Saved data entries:
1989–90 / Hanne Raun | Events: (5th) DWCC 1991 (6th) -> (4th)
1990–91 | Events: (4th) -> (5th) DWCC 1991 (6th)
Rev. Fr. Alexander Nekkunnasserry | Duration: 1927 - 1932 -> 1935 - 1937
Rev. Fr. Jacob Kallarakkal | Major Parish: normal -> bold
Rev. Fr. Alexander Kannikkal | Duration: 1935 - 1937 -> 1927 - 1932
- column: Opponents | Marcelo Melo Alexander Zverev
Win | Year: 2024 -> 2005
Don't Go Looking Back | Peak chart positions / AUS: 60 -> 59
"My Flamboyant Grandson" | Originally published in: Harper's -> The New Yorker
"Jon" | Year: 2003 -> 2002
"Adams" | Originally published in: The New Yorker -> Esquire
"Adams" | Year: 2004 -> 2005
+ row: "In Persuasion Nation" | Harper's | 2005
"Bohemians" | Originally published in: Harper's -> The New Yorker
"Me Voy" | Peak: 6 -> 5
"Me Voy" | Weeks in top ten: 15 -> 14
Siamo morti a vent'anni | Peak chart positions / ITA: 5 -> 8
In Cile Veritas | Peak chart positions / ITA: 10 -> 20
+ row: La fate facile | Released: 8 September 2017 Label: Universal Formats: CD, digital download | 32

• [Task statement] Give every line of the data above as a numbered list, with any blank lines left out.

• [Task answer]
1. 1989–90 / Hanne Raun | Events: (5th) DWCC 1991 (6th) -> (4th)
2. 1990–91 | Events: (4th) -> (5th) DWCC 1991 (6th)
3. Rev. Fr. Alexander Nekkunnasserry | Duration: 1927 - 1932 -> 1935 - 1937
4. Rev. Fr. Jacob Kallarakkal | Major Parish: normal -> bold
5. Rev. Fr. Alexander Kannikkal | Duration: 1935 - 1937 -> 1927 - 1932
6. - column: Opponents | Marcelo Melo Alexander Zverev
7. Win | Year: 2024 -> 2005
8. Don't Go Looking Back | Peak chart positions / AUS: 60 -> 59
9. "My Flamboyant Grandson" | Originally published in: Harper's -> The New Yorker
10. "Jon" | Year: 2003 -> 2002
11. "Adams" | Originally published in: The New Yorker -> Esquire
12. "Adams" | Year: 2004 -> 2005
13. + row: "In Persuasion Nation" | Harper's | 2005
14. "Bohemians" | Originally published in: Harper's -> The New Yorker
15. "Me Voy" | Peak: 6 -> 5
16. "Me Voy" | Weeks in top ten: 15 -> 14
17. Siamo morti a vent'anni | Peak chart positions / ITA: 5 -> 8
18. In Cile Veritas | Peak chart positions / ITA: 10 -> 20
19. + row: La fate facile | Released: 8 September 2017 Label: Universal Formats: CD, digital download | 32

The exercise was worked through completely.